Con la crisis el Principado perdió 5.728 trabajadores por cuenta propia, algo así como si Arcelor decidiera dejar la región, todo un cataclismo económico que, sin embargo, en el caso de los autónomos pasa desapercibido. No ha sido de repente, pero en una década el abandono ha sido un goteo constante. «En Asturias ha cerrado una empresa con 5.728 trabajadores», se lamenta Patricia Oreña, presidenta de la Asociación de Trabajadores Autónomos (ATA) de Asturias. Su organización ha cifrado esta semana en el 7,1% la caída de estos profesionales en la comunidad desde 2009 -se pasó de 80.299 en julio de ese año a 74.571 en el mismo mes de este 2018-, pero Oreña tiene la esperanza de que este ejercicio suponga un punto de inflexión. «En los primeros seis meses ha habido 129 altas. No es mucho, pero es la primera vez en diez años en la que damos un dato positivo», se aferra.

El porqué Asturias presenta de los peores datos del país -solo Castilla y León se encuentra en una situación similar, con una caída del 7,3%- tiene distintas causas, pero la principal, según Oreña, es la importante influencia de los negocios tradicionales, muchos de ellos sin relevo generacional cuando al titular le toca jubilarse.

El perfil de los autónomos asturianos difiere del de la media nacional. Entre los trabajadores por cuenta propia de la región hay menos peso de los jóvenes y más de las mujeres, una importante influencia de la agricultura y escasa presencia de extranjeros. La estructura económica del Principado tiene mucho que ver en esto. La tradicional dependencia del sector público no creó, precisamente, un caldo de cultivo positivo para el emprendimiento y, ahora, la mayor pujanza de la industria, que atrae a muchos profesionales, tampoco fomenta el autoempleo. Pero, además, las malas perspectivas del comercio, asfixiado por las grandes superficies y las compras 'online', o de la hostelería, muy dependiente de la estacionalidad, tampoco facilitan la actividad en estas áreas, mientras que en la agricultura la falta de relevo es la nota dominante.
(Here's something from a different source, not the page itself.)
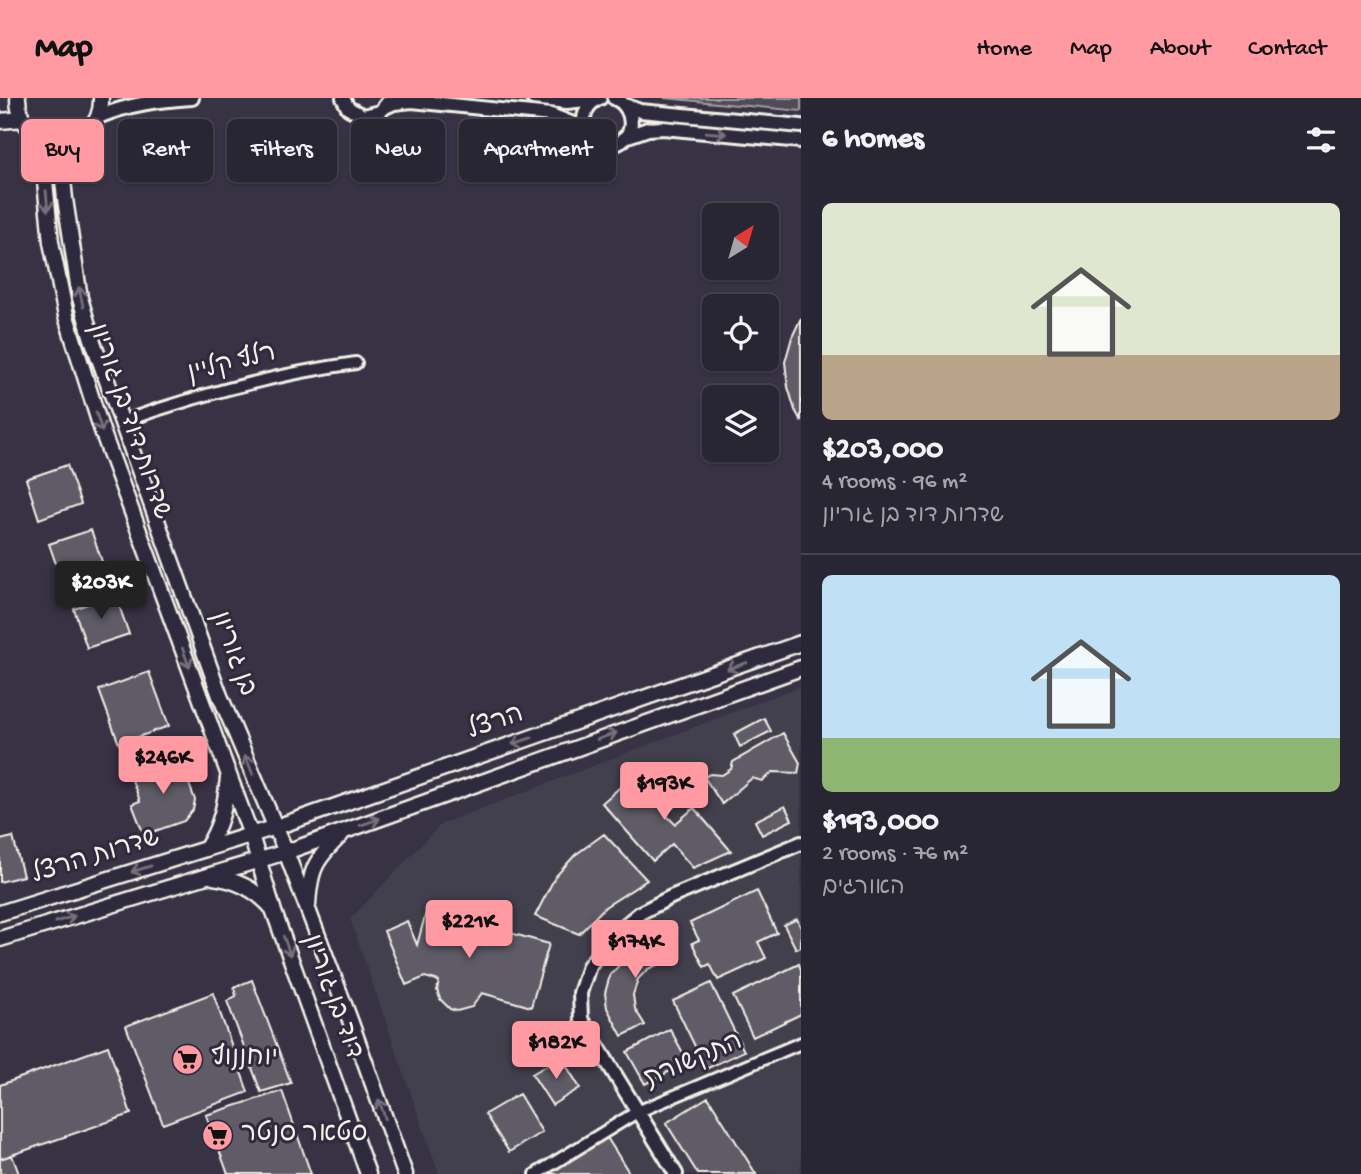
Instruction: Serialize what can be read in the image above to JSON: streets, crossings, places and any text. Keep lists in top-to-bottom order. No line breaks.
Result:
{"streets":{"main road":["שדרות דוד בן גוריון","בן גוריון","הרצל","שדרות הרצל","דוד בן גוריון"],"street":["רלף קליין","התקשורת"]},"crossings":[["רלף קליין","בן גוריון"],["שדרות דוד בן גוריון","הרצל"],["שדרות דוד בן גוריון","דוד בן גוריון"],["בן גוריון","הרצל"],["הרצל","שדרות הרצל"],["הרצל","דוד בן גוריון"]],"one_way":["שדרות דוד בן גוריון","בן גוריון","דוד בן גוריון"],"places":{"supermarket":["יוחננוף","סטאר סנטר"]},"north":"top right","page":{"header":"Map","nav":["Home","Map","About","Contact"],"heading":"6 homes","chip":["Buy","Rent","Filters","New","Apartment"],"list":[{"name":"$203,000","note":"4 rooms · 96 m² · שדרות דוד בן גוריון"},{"name":"$193,000","note":"2 rooms · 76 m² · האורגים"}],"price":["$203K","$246K","$193K","$221K","$174K","$182K"]}}
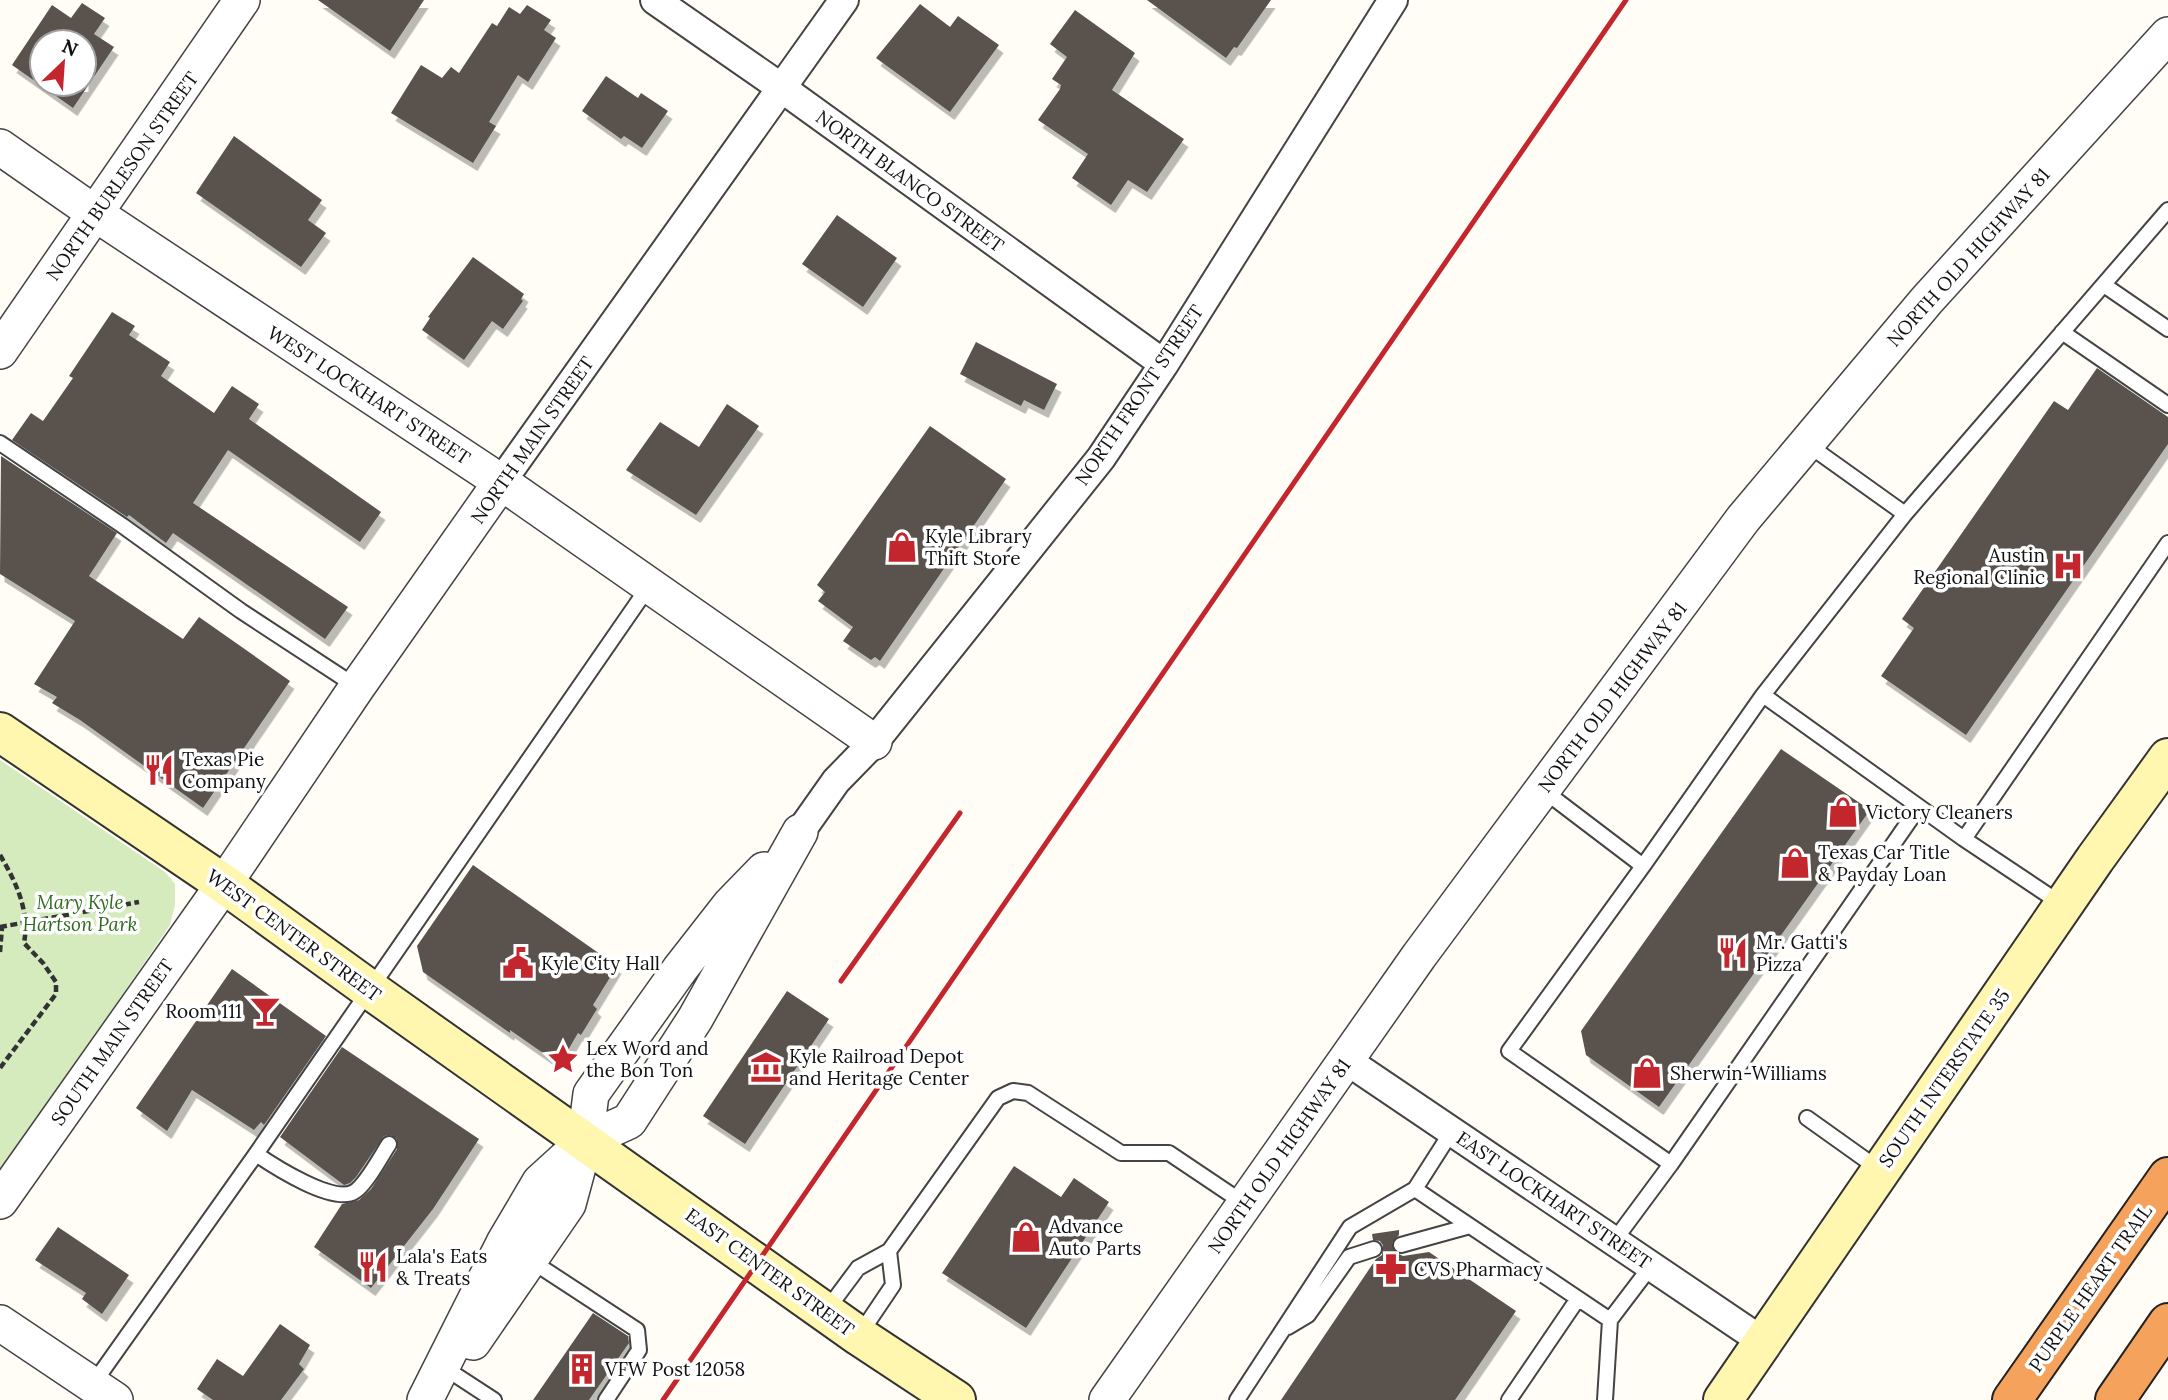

De los 47.860 autónomos que son personas físicas (el resto están integrados en sociedades mercantiles, cooperativas u otras entidades societarias o son colaboradores familiares), el 17,3% están empleados en la agricultura. Es una cifra importante en relación a la media nacional (un 11,8%), a pesar del peso muy importante sobre el total de comunidades como Aragón, con un 25%, o Castilla y León, con un 28%, precisamente dos de las que sufren caída de trabajadores por cuenta propia. El argumento en ellas es similar: el campo no atrae a las nuevas generaciones, que optan por otras actividades alejadas de la agricultura y la ganadería. De hecho, uno de cada tres autónomos que se dieron de baja el año pasado -en total fueron 1.100- en el Régimen Especial de Trabajadores Autónomos (RETA) en Asturias pertenecía a este sector.

Otro aspecto, en este caso menos negativo, es que Asturias sufre menos presencia de trabajadores por cuenta propia que podrían considerarse como falsos autónomos o que su relación con las empresas está en cuestión, como pueden ser aquellos relacionados con la llamada economía colaborativa.

Pese a los malos datos, Oreña se muestra optimista de cara al futuro, sobre todo, tras los datos del primer semestre. «Esta es la primera vez en una década que damos un dato positivo. Rompemos una tendencia de diez años», destaca la presidenta de ATA. «Creo que vamos a ir mejorando», asegura, sobre todo, tras entrar en vigor el pasado ejercicio la ley de autónomos que recoge parte de las reivindicaciones tradicionales de su colectivo, como flexibilizar las altas y bajas, la posibilidad de pasar dietas de comidas o incluir medidas que faciliten la conciliación y las bajas maternales.